### Stochastic Processes - M2 - 8EC

Prerequisites
The Mastermath course "Measure-Theoretic Probability" is sufficient. Alternatively: basic knowledge of Probability (equivalent to Chapters 1-8 of "A First Course in Probability" by S. Ross, 9th Edition, or Chapters 1-5 of "Statistical Inference" by G. Casella and R. Berger, 2nd Edition), and of Measure and Integration (equivalent to Chapters 1-5 of "Measure Theory" by D. Cohn, 2nd Edition).

Aim of the course
The aim of this course is to cover the elementary theory of stochastic processes by discussing some of the fundamental classes of processes, namely Brownian motion, continuous-time martingales and Markov and Feller processes.
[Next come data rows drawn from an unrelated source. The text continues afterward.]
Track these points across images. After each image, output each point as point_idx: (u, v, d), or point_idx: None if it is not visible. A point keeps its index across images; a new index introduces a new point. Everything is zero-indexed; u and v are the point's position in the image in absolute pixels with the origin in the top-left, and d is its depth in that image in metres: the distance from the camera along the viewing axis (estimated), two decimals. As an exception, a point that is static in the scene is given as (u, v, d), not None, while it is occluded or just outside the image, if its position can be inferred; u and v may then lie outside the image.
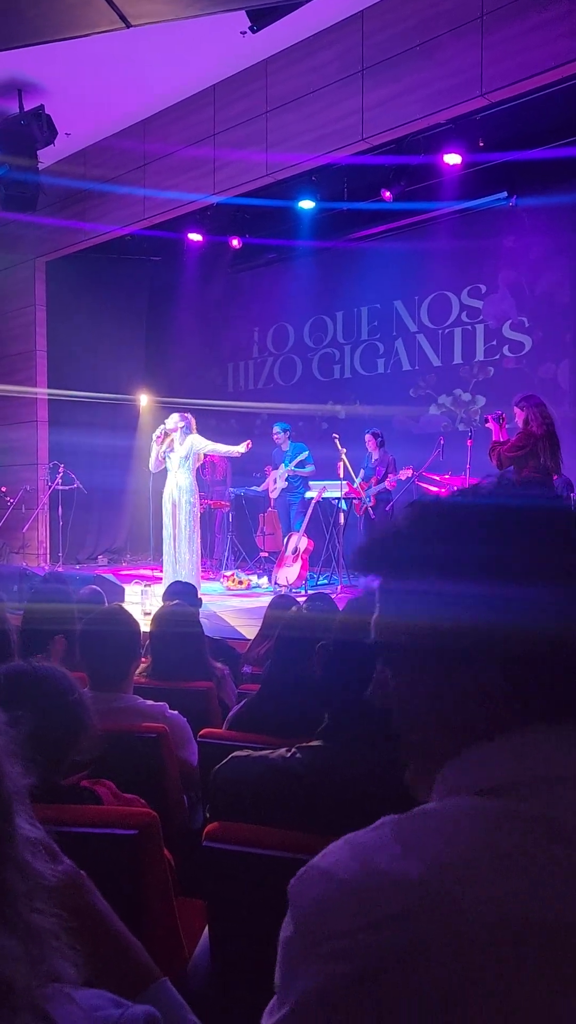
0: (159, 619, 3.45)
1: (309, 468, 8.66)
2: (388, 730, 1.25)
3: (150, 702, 2.40)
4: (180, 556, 7.31)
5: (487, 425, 6.44)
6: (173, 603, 3.77)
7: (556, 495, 0.74)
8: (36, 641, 3.63)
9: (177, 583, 4.44)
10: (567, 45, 5.83)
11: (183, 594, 4.01)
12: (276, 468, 8.84)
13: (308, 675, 2.25)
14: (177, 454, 7.32)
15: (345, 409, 9.80)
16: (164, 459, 7.44)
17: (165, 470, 7.52)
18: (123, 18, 2.28)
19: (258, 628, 6.11)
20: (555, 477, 6.23)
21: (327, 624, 2.38)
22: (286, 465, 8.67)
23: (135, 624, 2.50)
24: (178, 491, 7.34)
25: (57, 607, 4.50)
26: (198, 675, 3.19)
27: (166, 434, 7.35)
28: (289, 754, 1.45)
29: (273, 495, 8.90)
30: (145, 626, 3.60)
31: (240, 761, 1.48)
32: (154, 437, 7.44)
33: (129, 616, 2.52)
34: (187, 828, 2.31)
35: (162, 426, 7.41)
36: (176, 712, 2.41)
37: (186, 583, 4.42)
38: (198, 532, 7.45)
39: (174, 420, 7.35)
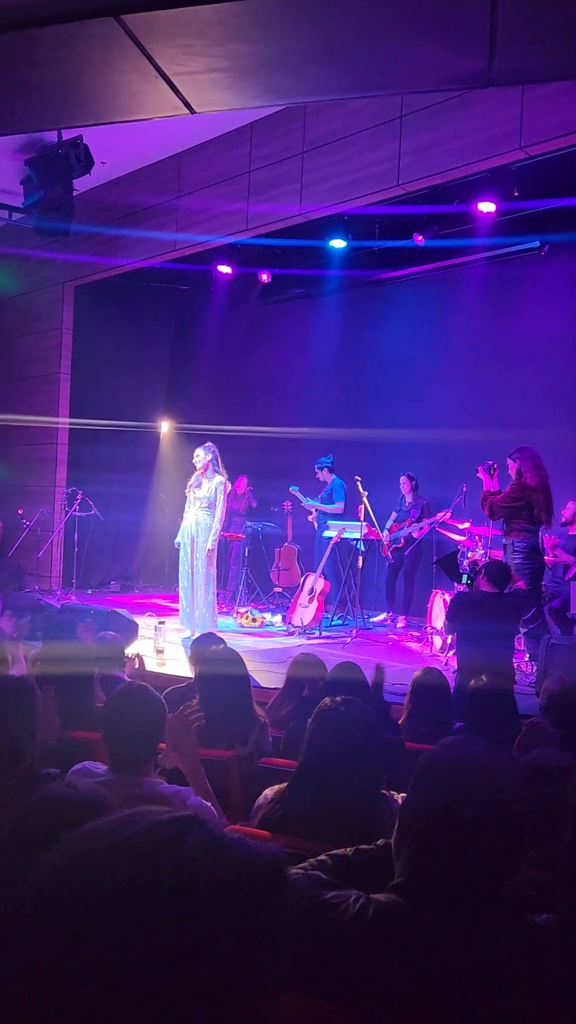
0: (206, 661, 3.45)
1: (337, 504, 8.60)
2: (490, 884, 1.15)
3: (172, 788, 2.35)
4: (196, 595, 7.29)
5: (478, 475, 6.48)
6: (220, 647, 3.77)
7: None
8: (52, 680, 3.63)
9: (209, 635, 4.41)
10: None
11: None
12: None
13: (348, 767, 2.20)
14: (197, 495, 7.31)
15: (370, 439, 9.75)
16: (188, 491, 7.45)
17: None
18: (188, 106, 2.30)
19: (269, 670, 6.12)
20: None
21: (364, 721, 2.35)
22: (313, 500, 8.64)
23: (161, 707, 2.47)
24: (196, 527, 7.30)
25: (72, 648, 4.50)
26: (243, 721, 3.19)
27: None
28: (357, 906, 1.26)
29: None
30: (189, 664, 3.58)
31: (296, 905, 1.27)
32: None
33: (154, 697, 2.48)
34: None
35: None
36: (199, 800, 2.37)
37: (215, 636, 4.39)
38: (214, 573, 7.42)
39: (199, 456, 7.34)
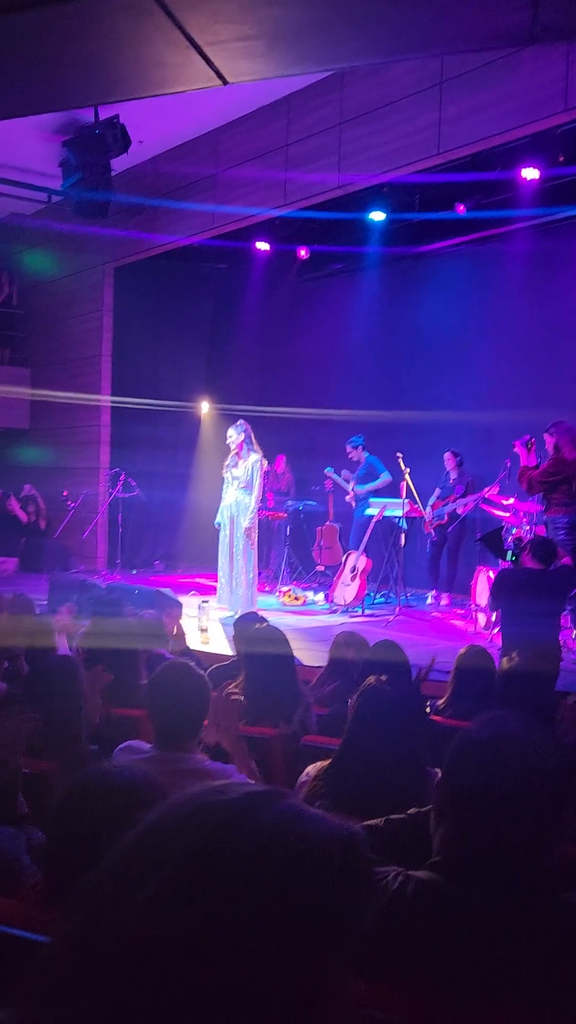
0: (250, 640, 3.47)
1: (383, 477, 8.47)
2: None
3: (217, 764, 2.37)
4: (237, 574, 7.33)
5: (515, 450, 6.39)
6: (263, 624, 3.78)
7: None
8: (99, 659, 3.68)
9: (252, 614, 4.44)
10: None
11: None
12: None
13: (391, 744, 2.20)
14: (235, 475, 7.33)
15: (412, 418, 9.63)
16: (225, 471, 7.47)
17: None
18: (220, 76, 2.26)
19: (312, 648, 6.12)
20: None
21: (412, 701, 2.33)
22: (359, 485, 8.55)
23: (204, 683, 2.48)
24: (235, 507, 7.33)
25: (119, 625, 4.55)
26: (287, 700, 3.19)
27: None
28: (396, 883, 1.25)
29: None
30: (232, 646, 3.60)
31: None
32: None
33: (197, 674, 2.49)
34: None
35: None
36: (243, 777, 2.38)
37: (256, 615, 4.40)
38: (255, 552, 7.44)
39: (232, 436, 7.35)
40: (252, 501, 7.26)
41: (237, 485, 7.30)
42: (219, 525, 7.50)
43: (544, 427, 6.49)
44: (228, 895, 0.59)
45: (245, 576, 7.32)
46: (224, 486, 7.51)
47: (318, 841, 0.64)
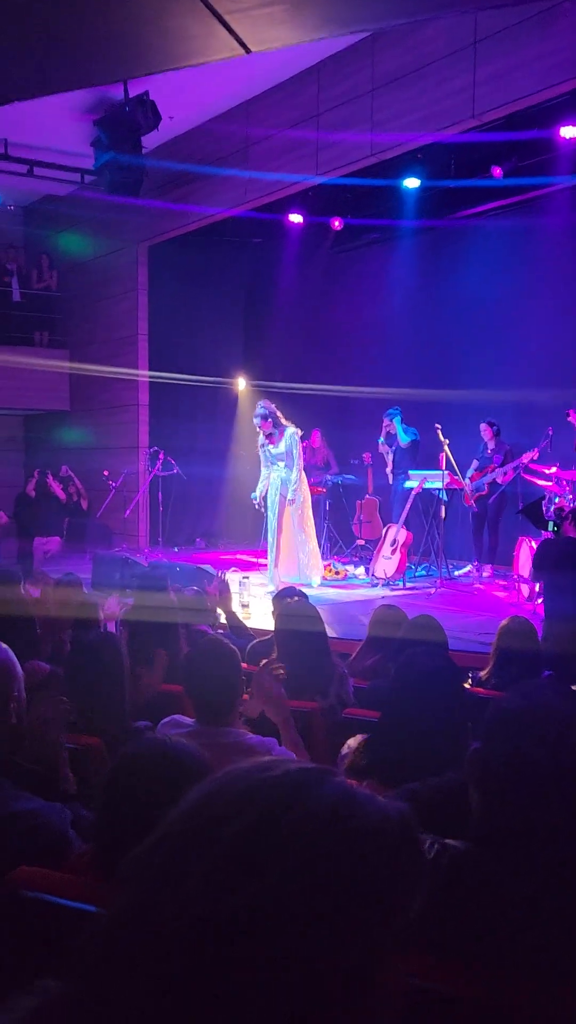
0: (284, 615, 3.49)
1: (406, 440, 8.47)
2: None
3: (257, 738, 2.39)
4: (298, 545, 7.49)
5: (569, 419, 6.29)
6: (295, 600, 3.80)
7: None
8: (142, 636, 3.72)
9: (289, 588, 4.46)
10: None
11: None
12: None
13: (431, 716, 2.20)
14: (274, 453, 7.37)
15: (448, 393, 9.53)
16: (262, 452, 7.51)
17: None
18: (243, 45, 2.22)
19: (352, 621, 6.13)
20: None
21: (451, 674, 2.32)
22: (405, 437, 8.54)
23: (234, 657, 2.50)
24: (282, 484, 7.40)
25: (162, 601, 4.60)
26: (321, 674, 3.21)
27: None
28: (432, 853, 1.25)
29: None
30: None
31: None
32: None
33: (228, 649, 2.51)
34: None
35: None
36: (283, 749, 2.40)
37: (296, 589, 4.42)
38: (311, 521, 7.65)
39: (256, 420, 7.40)
40: (295, 472, 7.31)
41: (280, 463, 7.36)
42: (254, 499, 7.54)
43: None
44: (287, 874, 0.59)
45: (307, 545, 7.43)
46: (262, 465, 7.56)
47: (374, 819, 0.64)
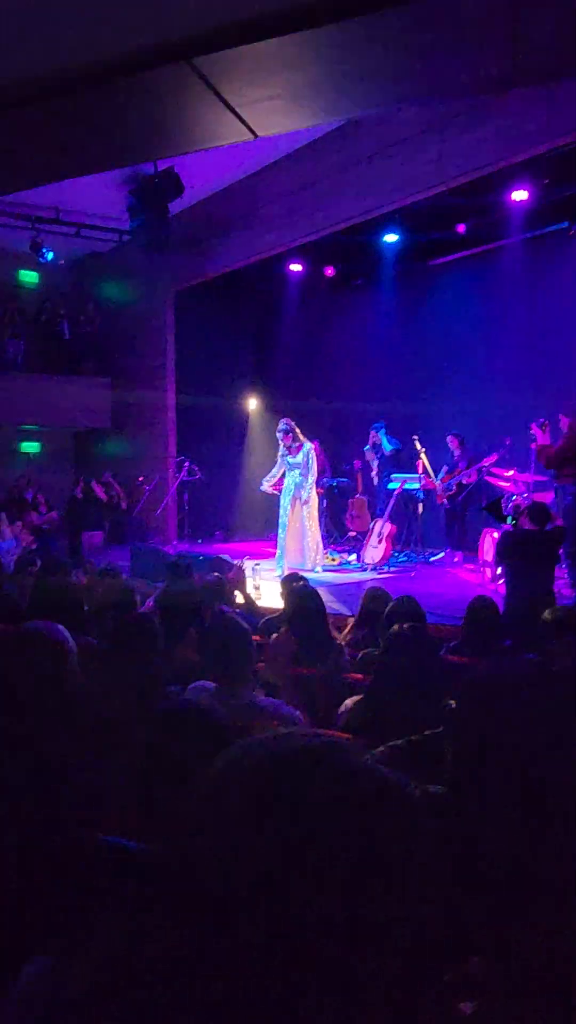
0: (290, 596, 3.50)
1: (389, 449, 8.53)
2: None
3: (268, 700, 2.39)
4: (306, 536, 7.56)
5: (531, 432, 6.25)
6: (300, 583, 3.81)
7: None
8: (172, 615, 3.73)
9: (294, 574, 4.48)
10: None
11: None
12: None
13: (414, 679, 2.20)
14: (292, 462, 7.45)
15: (425, 408, 9.44)
16: (281, 459, 7.58)
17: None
18: (251, 130, 2.22)
19: (346, 600, 6.13)
20: None
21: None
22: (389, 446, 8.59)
23: (243, 630, 2.50)
24: (296, 488, 7.48)
25: (188, 586, 4.62)
26: (322, 645, 3.21)
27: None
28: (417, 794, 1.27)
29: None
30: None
31: None
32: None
33: (238, 625, 2.52)
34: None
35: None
36: (290, 709, 2.40)
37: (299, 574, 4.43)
38: (316, 517, 7.76)
39: (279, 435, 7.45)
40: (309, 478, 7.45)
41: (295, 470, 7.46)
42: (262, 489, 7.74)
43: (537, 413, 6.35)
44: (314, 836, 0.54)
45: (312, 536, 7.53)
46: (278, 466, 7.64)
47: (387, 788, 0.59)
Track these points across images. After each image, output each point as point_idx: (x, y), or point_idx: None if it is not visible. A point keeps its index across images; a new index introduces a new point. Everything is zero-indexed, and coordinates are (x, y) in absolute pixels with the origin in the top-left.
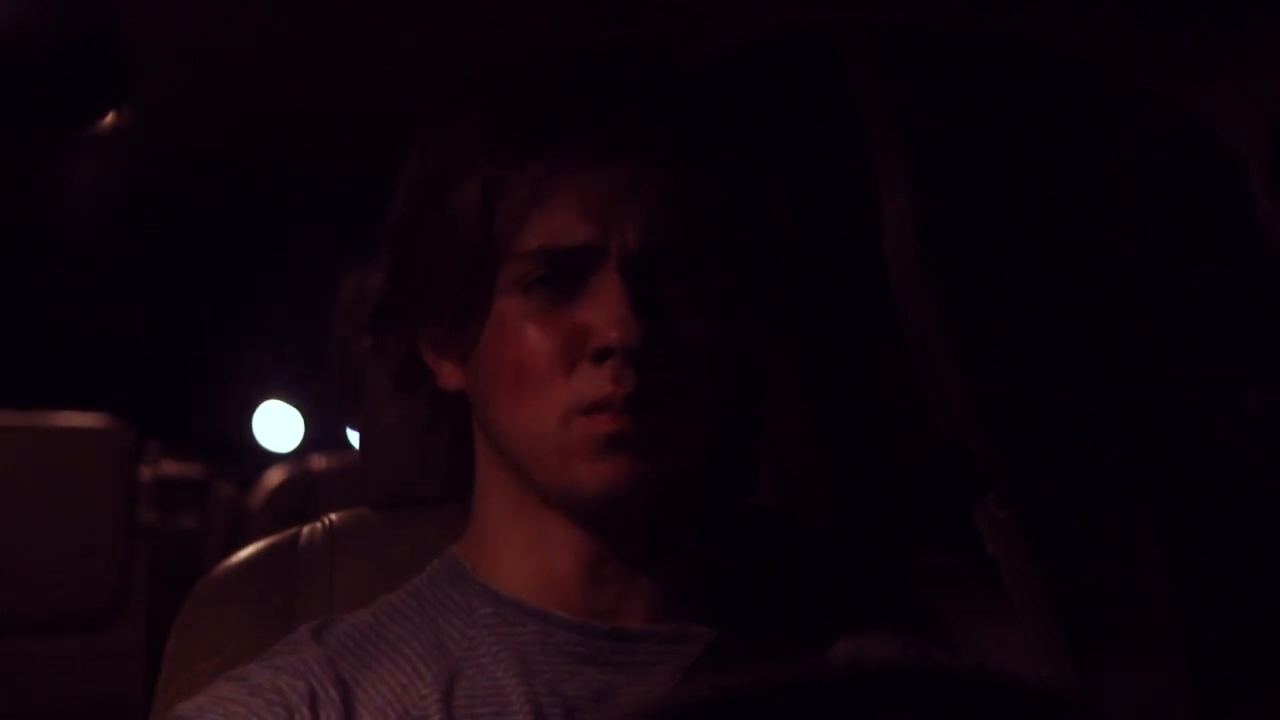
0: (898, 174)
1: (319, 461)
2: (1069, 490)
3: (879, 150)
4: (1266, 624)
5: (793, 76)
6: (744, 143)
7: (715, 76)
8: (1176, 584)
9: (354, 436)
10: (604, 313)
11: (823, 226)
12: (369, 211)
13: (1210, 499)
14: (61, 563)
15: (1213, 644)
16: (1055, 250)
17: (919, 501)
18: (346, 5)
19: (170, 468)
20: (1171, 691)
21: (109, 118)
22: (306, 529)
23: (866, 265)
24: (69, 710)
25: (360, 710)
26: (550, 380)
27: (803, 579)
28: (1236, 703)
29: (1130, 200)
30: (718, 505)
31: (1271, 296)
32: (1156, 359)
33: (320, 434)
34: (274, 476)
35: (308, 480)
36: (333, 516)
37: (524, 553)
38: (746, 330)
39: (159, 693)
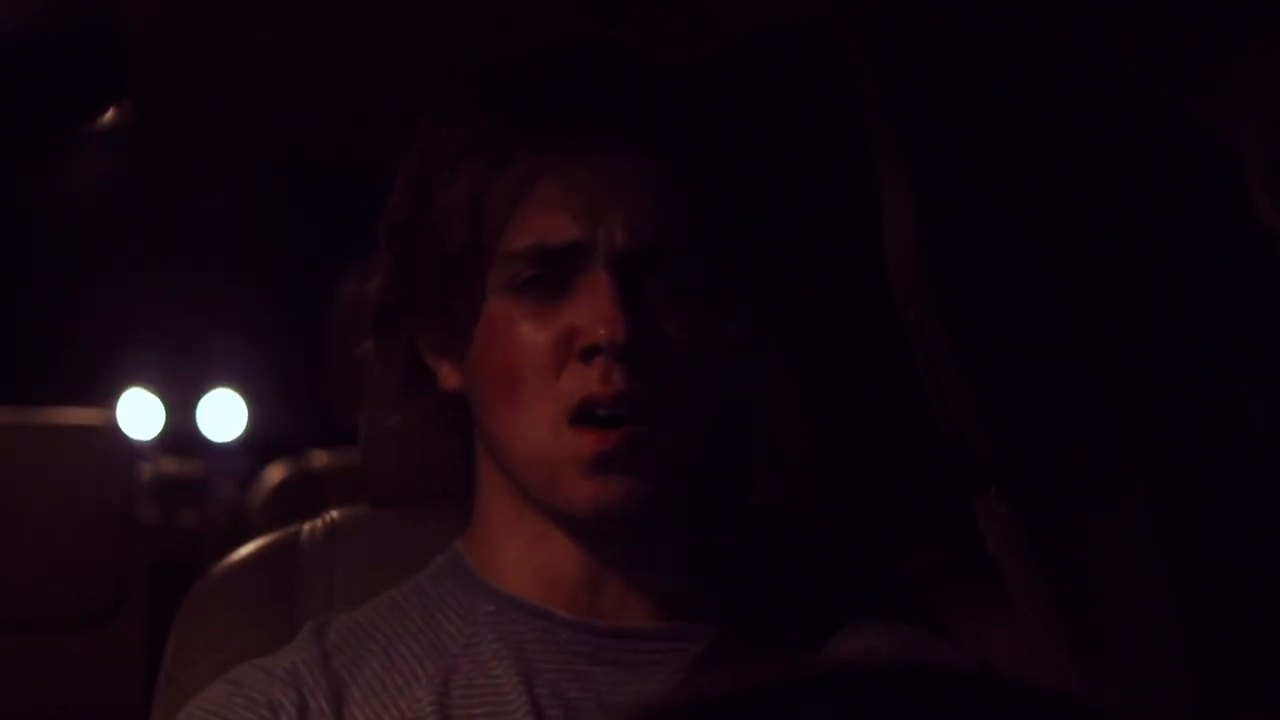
0: (898, 171)
1: (320, 458)
2: (1069, 488)
3: (879, 147)
4: (1266, 624)
5: (794, 73)
6: (732, 137)
7: (699, 73)
8: (1176, 583)
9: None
10: (591, 311)
11: (823, 223)
12: (369, 210)
13: (1210, 498)
14: (62, 560)
15: (1213, 644)
16: (1055, 248)
17: (919, 498)
18: (348, 3)
19: (170, 465)
20: (1171, 691)
21: (110, 113)
22: (307, 526)
23: (866, 262)
24: (69, 708)
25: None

At the end of the course the student: - Is able to recognize the measure-theoretic aspects of the construction of stochastic processes, including the canonical space, the distribution and trajectory of a stochastic process, filtrations and stopping times. - Is able to state Kolmogorov's Extension Theorem and use it to show the existence of stochastic processes with a prescribed distribution. - Can describe the abstract construction of Brownian motion and prove some of the elementary properties of this process, such as continuity of trajectories and the distribution of the maximum of a trajectory. - Can define continuous-time martingales (and super- and sub-martingales) and prove some of the fundamental result concerning them, including the optional sampling theorem and Doob's inequality. - Can define Markov processes and continuous-time Markov chains; for the latter, can explain the relation between the transition function and the infinitesimal generator, and give a construction involving Poisson processes. - Can define Feller processes and prove the fundamental Hile-Yosida theorem relating generators and operator semigroups.

Lecturers
Daniel Valesin (RuG), Christian Hirsch (RuG)